As part of an ongoing assignment, I have to visit an assigned blogger’s website and search through his/her archives until I find something that calls to me organically. For this week, it was this website: http://christopherdanielson.wordpress.com/

The post that instantly called to me was titled: “How many tens?”

Here is one from the archives.

Nearly a year ago, Griffin was seven years old and I was doing some thinking about the number course I teach for future elementary teachers. I decided to see how Griffin was thinking about place value.

Me: How many tens are in 32?

Griffin (seven years old at the time): Three, and then two leftover.

Me: How do you know that?

G: Thirty—that’s three tens, and then the zero means no ones.

Me: How many tens in 268?

G: [long thoughtful pause] Twenty-six, and then there would be 8 left over.

Me: What would you say to someone who thought there were six tens in 268?

G: I’d say there are 20 more than that.

That’s my boy.

When I finished reading this post, for some reason I couldn’t move past it. I lingered on the last sentence and then ended up re-reading the whole thing again. And then re-reading it again. I couldn’t articulate what exactly I liked or disliked about it, only that it made me feel curious, puzzled even. I needed to leave the assignment for now because I wasn’t getting anywhere with it and go for dinner with my family. At dinner, I decided to ask the same questions to my niece. H is eight years old, hates homework but LOVES math. Granted, she hates actually doing math homework but loves to problem solve and verbally solve questions throughout the day.
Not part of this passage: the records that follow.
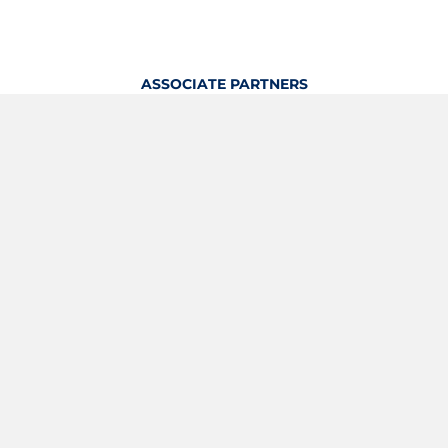
ASSOCIATE PARTNERS
OFFICIAL KITTING PARTNER
View Profile
Logout
OFFICIAL PARTNERS
YOUTH & GRASSROOTS PARTNER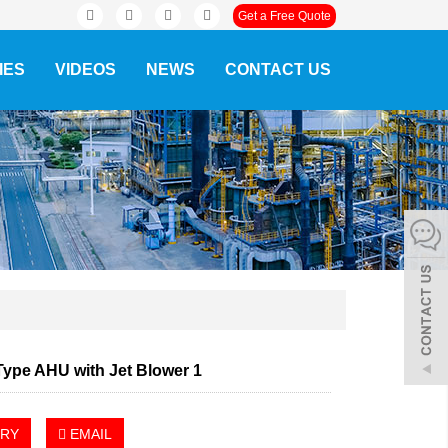
Get a Free Quote
IES
VIDEOS
NEWS
CONTACT US
Type AHU with Jet Blower 1
IRY
EMAIL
She enjoys asking me multiplication questions and is always willing to help solve math questions for me.

Me: How many tens are in 32?

H: Three tens.

Me: How do you know that?

H: Thirty—that’s three tens.

Me: How many tens in 268?

H: 6.

Me: You sure?

H: There’s only 6 in the tens’ place so only 6 tens.
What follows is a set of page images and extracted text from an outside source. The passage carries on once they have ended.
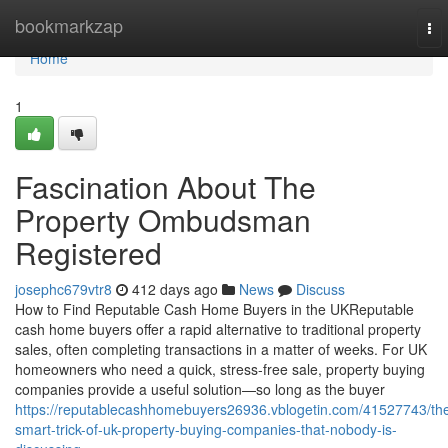
Home
bookmarkzap
To
nav
Home
1
Fascination About The
Property Ombudsman
Registered
josephc679vtr8
412 days ago
News
Discuss
How to Find Reputable Cash Home Buyers in the UKReputable
cash home buyers offer a rapid alternative to traditional property
sales, often completing transactions in a matter of weeks. For UK
homeowners who need a quick, stress-free sale, property buying
companies provide a useful solution—so long as the buyer
https://reputablecashhomebuyers26936.vblogetin.com/41527743/th
smart-trick-of-uk-property-buying-companies-that-nobody-is-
Me: What does the 2 in 268 represent?

H: 2 hundred.

Me: What would you say to someone who thought there were six tens in 268?

H: I’d say they are right.

I would be lying if I said I wasn’t disappointed. I was down right concern. I then explained to her why the answer wasn’t 6. I actually had to take out a paper and pen and draw it for her so she could understand. In the end she did but it made me wonder if any of her other classmates would have correctly answered. After looking at her math homework that were assigned, it truly made me aware of how anal teachers have become in regards to getting the correct answer. Her classmates and her have not been taught what it means to have the 6 in the ten’ place only that it is. How many tens are there? In her eyes, I can see that there is no other answer other than 6 because with the way she’s been taught, how can there be another answer?

I suppose what the post brought to light for me is how neglecting the little details just because I may want a specific answer or because it appears clear to me can end up completely misleading the teaching. In this case, the need for the students to understand place value ended up becoming more important than them understanding the concept of the number being in the tens’ place.